• _Text shown_
==============================

I won’t go into details, Andrew explains it much better than I, go see his article, but to apply the patches you need a precise version of Wine: the 3.3-staging.

Staging is the name given to a set of patches applied to a version of Wine. 3.3-staging means: “Staging version 3.3 of Wine 3.3”.

So you need to get the Wine 3.3 source, apply the associated staging patches, and then apply the wine-pba patches. Once all this is done you can compile Wine by following the documentation on the site, and launch the game with your new wine compiled!


So here are the graphics (natively integrated to PathOfExile) between a normal version of wine 3.4, and version 3.3 staging with wine-pba.

Before Patches
After Patches

Even if the difference does not seem vertiginous, what really makes the difference is the difference of movement of these bars. We see for example the peak in the frame “Frame Time” at 200ms, and this is something that happens frequently when we have a lot of things to load at once. These peaks disappear after the changes.

==============================

[Bounding boxes with keypoints]
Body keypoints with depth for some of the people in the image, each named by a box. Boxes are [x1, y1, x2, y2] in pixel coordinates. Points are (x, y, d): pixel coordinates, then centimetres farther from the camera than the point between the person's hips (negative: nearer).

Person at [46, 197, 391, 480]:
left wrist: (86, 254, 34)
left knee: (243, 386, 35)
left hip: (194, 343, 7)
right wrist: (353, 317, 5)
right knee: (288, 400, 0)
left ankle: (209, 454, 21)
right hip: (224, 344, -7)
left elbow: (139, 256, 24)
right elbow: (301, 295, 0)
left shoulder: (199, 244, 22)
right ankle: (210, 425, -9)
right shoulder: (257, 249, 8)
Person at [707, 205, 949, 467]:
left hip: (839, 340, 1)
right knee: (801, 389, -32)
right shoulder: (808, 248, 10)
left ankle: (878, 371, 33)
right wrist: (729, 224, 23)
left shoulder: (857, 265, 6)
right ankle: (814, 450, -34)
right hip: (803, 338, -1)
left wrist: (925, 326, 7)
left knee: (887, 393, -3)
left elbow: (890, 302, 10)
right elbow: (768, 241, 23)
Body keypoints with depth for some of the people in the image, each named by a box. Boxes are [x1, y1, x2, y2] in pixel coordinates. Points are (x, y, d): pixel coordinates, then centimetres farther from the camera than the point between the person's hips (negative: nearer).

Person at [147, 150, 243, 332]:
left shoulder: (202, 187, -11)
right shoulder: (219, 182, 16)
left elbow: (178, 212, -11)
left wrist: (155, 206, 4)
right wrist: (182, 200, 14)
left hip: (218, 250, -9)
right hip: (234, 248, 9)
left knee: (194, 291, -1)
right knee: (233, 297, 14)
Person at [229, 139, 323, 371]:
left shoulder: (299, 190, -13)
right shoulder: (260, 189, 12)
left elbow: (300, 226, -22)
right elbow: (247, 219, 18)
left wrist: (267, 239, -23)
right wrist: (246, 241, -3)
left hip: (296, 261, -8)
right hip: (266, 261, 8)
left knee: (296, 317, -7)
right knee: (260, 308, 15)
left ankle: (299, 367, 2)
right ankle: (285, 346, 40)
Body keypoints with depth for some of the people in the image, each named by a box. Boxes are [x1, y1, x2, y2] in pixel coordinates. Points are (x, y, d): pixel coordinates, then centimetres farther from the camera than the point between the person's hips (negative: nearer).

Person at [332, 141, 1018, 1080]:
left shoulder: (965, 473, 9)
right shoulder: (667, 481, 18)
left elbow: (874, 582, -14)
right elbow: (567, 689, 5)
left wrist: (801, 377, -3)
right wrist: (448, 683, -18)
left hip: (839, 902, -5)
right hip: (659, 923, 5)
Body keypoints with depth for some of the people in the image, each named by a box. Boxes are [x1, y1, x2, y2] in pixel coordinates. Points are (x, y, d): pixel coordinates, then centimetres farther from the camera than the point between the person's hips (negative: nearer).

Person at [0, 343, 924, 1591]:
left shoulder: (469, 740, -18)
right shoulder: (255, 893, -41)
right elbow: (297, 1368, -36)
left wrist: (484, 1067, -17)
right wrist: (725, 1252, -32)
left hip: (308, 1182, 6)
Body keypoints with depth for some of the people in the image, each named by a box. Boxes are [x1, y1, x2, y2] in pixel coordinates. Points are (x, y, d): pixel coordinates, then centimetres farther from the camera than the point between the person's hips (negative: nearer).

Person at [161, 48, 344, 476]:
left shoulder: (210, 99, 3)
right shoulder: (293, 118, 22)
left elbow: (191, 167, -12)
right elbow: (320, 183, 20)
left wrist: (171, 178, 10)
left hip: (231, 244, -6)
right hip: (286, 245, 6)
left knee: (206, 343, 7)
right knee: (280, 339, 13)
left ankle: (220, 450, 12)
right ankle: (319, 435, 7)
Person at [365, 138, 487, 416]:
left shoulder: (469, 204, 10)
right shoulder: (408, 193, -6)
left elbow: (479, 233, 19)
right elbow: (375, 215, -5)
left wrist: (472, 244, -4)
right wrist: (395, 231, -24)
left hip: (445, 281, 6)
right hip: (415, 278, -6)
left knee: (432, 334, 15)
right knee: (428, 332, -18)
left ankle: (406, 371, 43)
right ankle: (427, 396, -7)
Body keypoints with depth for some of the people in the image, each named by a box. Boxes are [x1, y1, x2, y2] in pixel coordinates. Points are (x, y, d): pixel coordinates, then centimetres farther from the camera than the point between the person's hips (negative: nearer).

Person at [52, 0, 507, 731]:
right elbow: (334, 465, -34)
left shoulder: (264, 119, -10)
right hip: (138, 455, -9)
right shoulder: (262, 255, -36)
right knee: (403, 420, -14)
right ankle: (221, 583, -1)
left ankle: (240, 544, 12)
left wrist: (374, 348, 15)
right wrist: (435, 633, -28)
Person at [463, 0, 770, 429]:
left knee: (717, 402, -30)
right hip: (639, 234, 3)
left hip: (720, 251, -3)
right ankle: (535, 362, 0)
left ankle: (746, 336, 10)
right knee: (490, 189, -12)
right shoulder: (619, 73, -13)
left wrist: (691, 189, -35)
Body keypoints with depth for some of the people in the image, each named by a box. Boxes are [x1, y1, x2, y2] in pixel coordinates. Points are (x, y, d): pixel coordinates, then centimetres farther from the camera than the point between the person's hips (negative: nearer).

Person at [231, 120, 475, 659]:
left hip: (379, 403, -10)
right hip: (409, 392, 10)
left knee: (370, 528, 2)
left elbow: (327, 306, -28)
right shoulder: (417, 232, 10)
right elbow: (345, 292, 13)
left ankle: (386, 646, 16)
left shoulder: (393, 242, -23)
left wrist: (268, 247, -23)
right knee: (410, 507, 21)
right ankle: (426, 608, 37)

==============================

• _Work instructions_
A: According to the text about patching Wine, what precise version of Wine is needed to apply the wine-pba patches?
B: Write a continuation of the text about patching Wine for the game, picking up after its final sentence.

• _Replies_
A: The 3.3-staging version.

B:
There are also changes in the number of FPS. They are more or less similar, but in the second situation we have something much more stable, which no longer juggles between the 5 FPS and the 200.

I can only invite you to test with different applications and see for yourself if these changes bring you anything. Wine-PBA is a work in progress, and very recent, and several modifications are still planned by the developer to refine the tool. No doubt this will be an interesting brick to add to the Wine ecosystem!